■ WORK TASK ■
Copy the lines from the one containing "rumble.com/bloodandfaith" through the end of the records, replacing "RECENT POSTS" with "LATEST POSTS" and leaving everything else unchanged.

[Dataset items]
----------

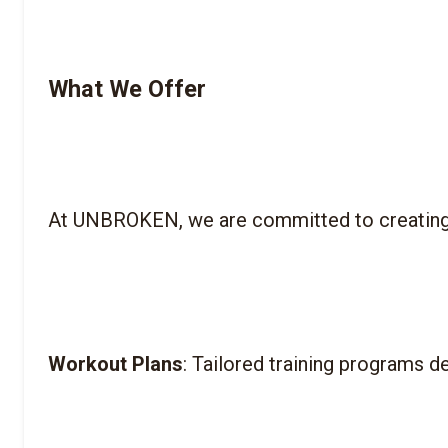
What We Offer
Workout Plans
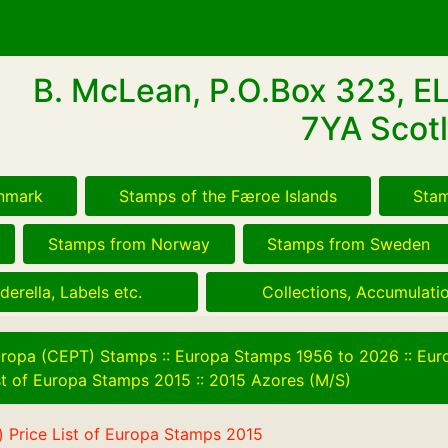
B. McLean, P.O.Box 323, E
7YA Scotl
nmark
Stamps of the Færoe Islands
Stam
Stamps from Norway
Stamps from Sweden
derella, Labels etc.
Collections, Accumulatio
ropa (CEPT) Stamps
::
Europa Stamps 1956 to 2026
::
Eur
ist of Europa Stamps 2015
::
2015 Azores (M/S)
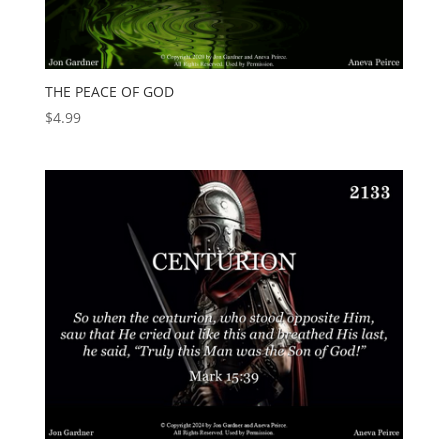
THE PEACE OF GOD
$
4.99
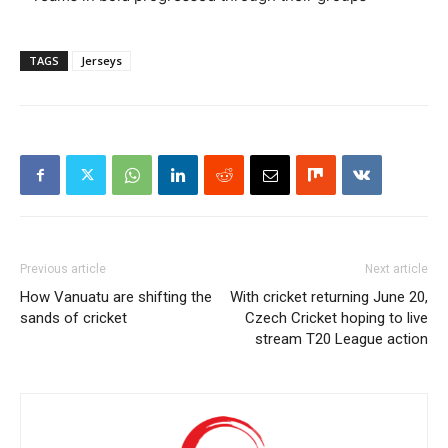
TAGS
Jerseys
Previous article
Next article
How Vanuatu are shifting the
With cricket returning June 20,
sands of cricket
Czech Cricket hoping to live
stream T20 League action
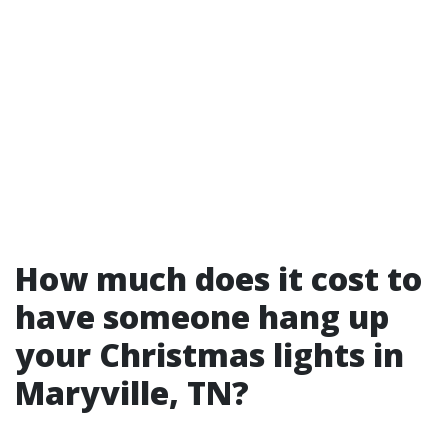
How much does it cost to
have someone hang up
your Christmas lights in
Maryville, TN?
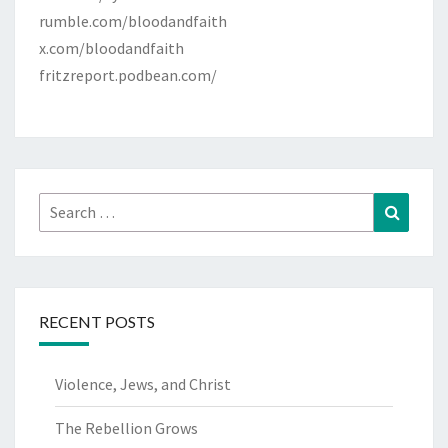
rumble.com/bloodandfaith
x.com/bloodandfaith
fritzreport.podbean.com/
Search
Search
for:
RECENT POSTS
Violence, Jews, and Christ
The Rebellion Grows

----------

■ ANSWER TO THE PROBLEM ■
rumble.com/bloodandfaith
x.com/bloodandfaith
fritzreport.podbean.com/
Search
Search
for:
LATEST POSTS
Violence, Jews, and Christ
The Rebellion Grows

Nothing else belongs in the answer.